I've always loved to read, and I recall many of my first books:  "Little Black Sambo", "The Little Engine That Could", and other Little Golden Books that weren't so famous.  I also recall my very first big books with chapters.  I had several of the Bobbsey Twin series.  I absolutely couldn't get enough of them!  "The Bobbsey Twins at Home", at the farm, at the beach, flying in an airplane.... I was in the second grade, I believe, when I discovered the wonderful world of "chapter books".  Somebody, I think my teacher Mrs. Eighmy, gave me "Heidi" for Christmas.  I had to struggle through that one.  I loved the parts where Heidi was in the mountains with the goats and Grandfather, eating cheese, but when she wandered elsewhere I'd stop reading until a day when I was bored.  Then I'd take it up again.  I read it through at least twice, but it was never an easy read for me.  However, there was no television, few kids around to play with, and no siblings at home.  So I read.  I think one reason so few kids read these days is that there's so much else around to grab their attention.  I remember "Hans Christian Anderson Fairy Tales", given to me another Christmas by my sister.  I might have been in the third grade then.  I absolutely loved that book and read my favorite stories over and over again.  

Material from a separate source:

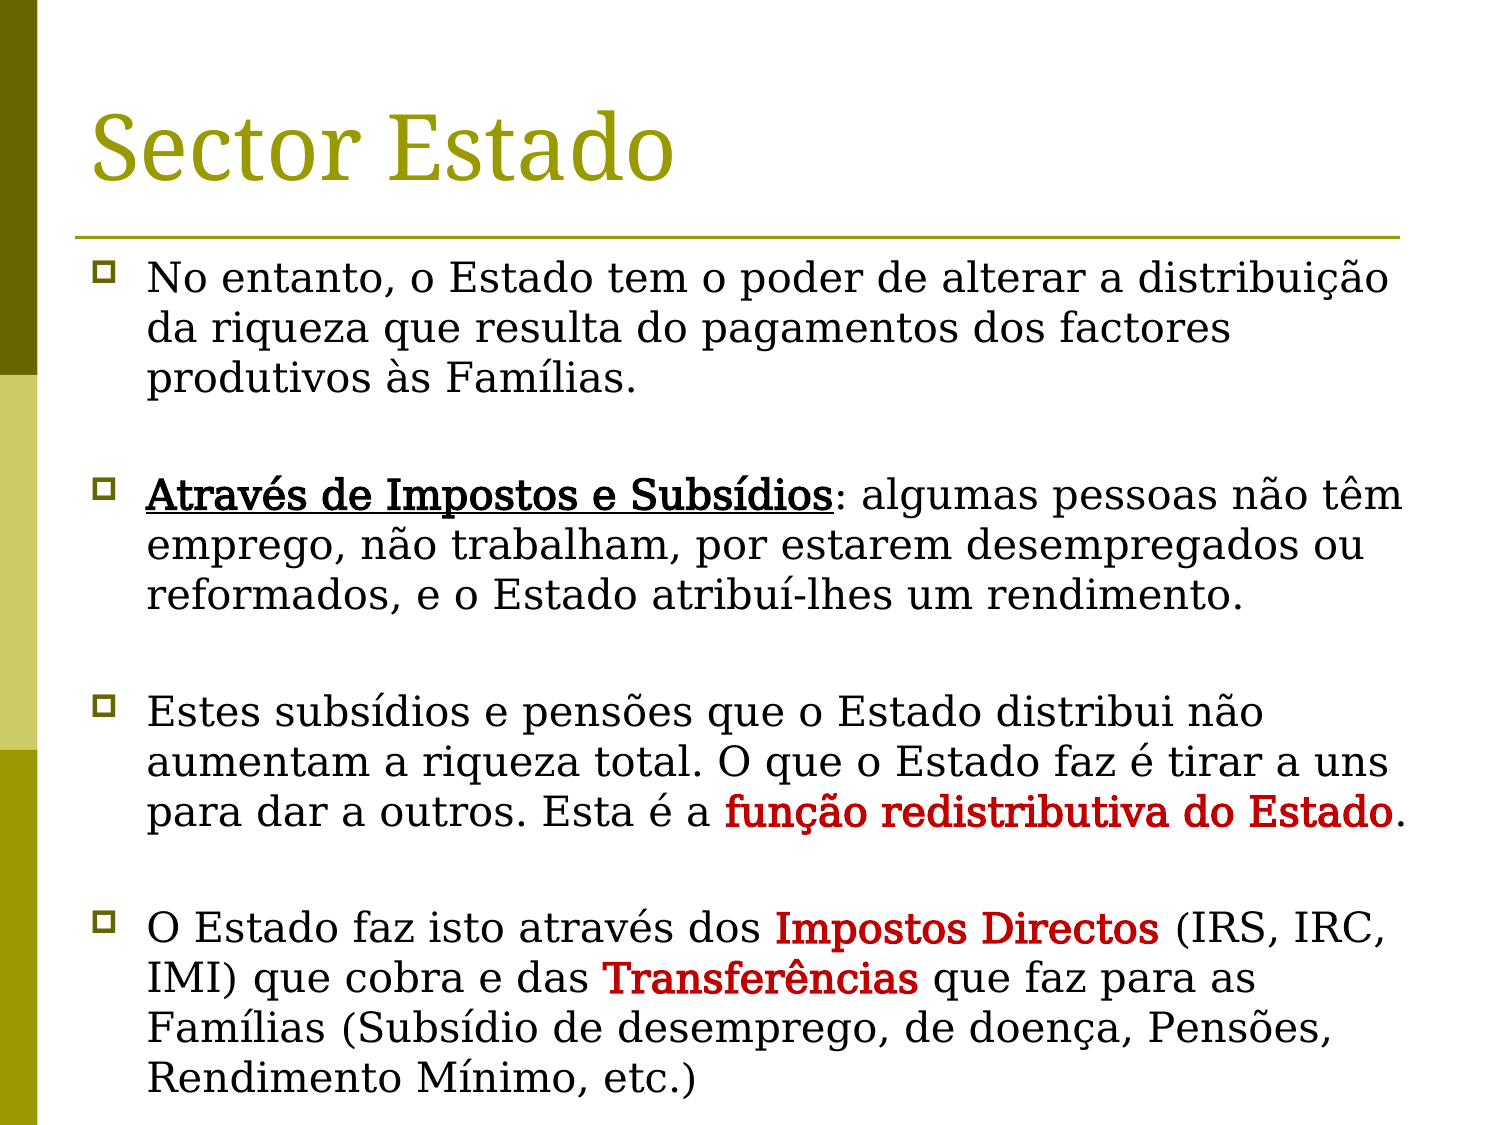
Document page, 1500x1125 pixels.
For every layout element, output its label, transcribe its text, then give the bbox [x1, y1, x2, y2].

list No entanto, o Estado tem o poder de alterar a distribuição da riqueza que resulta do pagamentos dos factores produtivos às Famílias. Através de Impostos e Subsídios: algumas pessoas não têm emprego, não trabalham, por estarem desempregados ou reformados, e o Estado atribuí-lhes um rendimento. Estes subsídios e pensões que o Estado distribui não aumentam a riqueza total. O que o Estado faz é tirar a uns para dar a outros. Esta é a função redistributiva do Estado. O Estado faz isto através dos Impostos Directos (IRS, IRC, IMI) que cobra e das Transferências que faz para as Famílias (Subsídio de desemprego, de doença, Pensões, Rendimento Mínimo, etc.) [75, 243, 1425, 1047]
title Sector Estado [75, 19, 1425, 207]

I recall two books I received when I was seven years old spending several days in the hospital hooked up to I.V. and puking (they never knew what was wrong with me, I just mysteriously got better).  One was "Cookie"... I found an old copy of that online a few years back and purchased it... and the other was about going to a county fair.  I actually remember the first line of that one:  "I went to the fair, oh, the grand county fair with so much to do and to see everywhere...".  I've never been able to find that one online.  

Anyhow, books have always been a huge part of my life.  Thank God for books!

3 comments:

Margaret said...

Books have kept me (relatively) sane! Which ones do you have? I would like to lose 7-10 pounds but am very unmotivated to restrict my calories. :(

Donna said...

I just finished "The Oregon Trail" by Rinker Buck and City of Bones. I have another Harry Bosch waiting on the Kindle, but now I'm reading astute of Wonder by Ann Patchett. I forget what the two at the library are. I have to pick those up no later than Monday.

Donna said...

The two waiting at the library are "Code Name Verity" and "The Dog Master".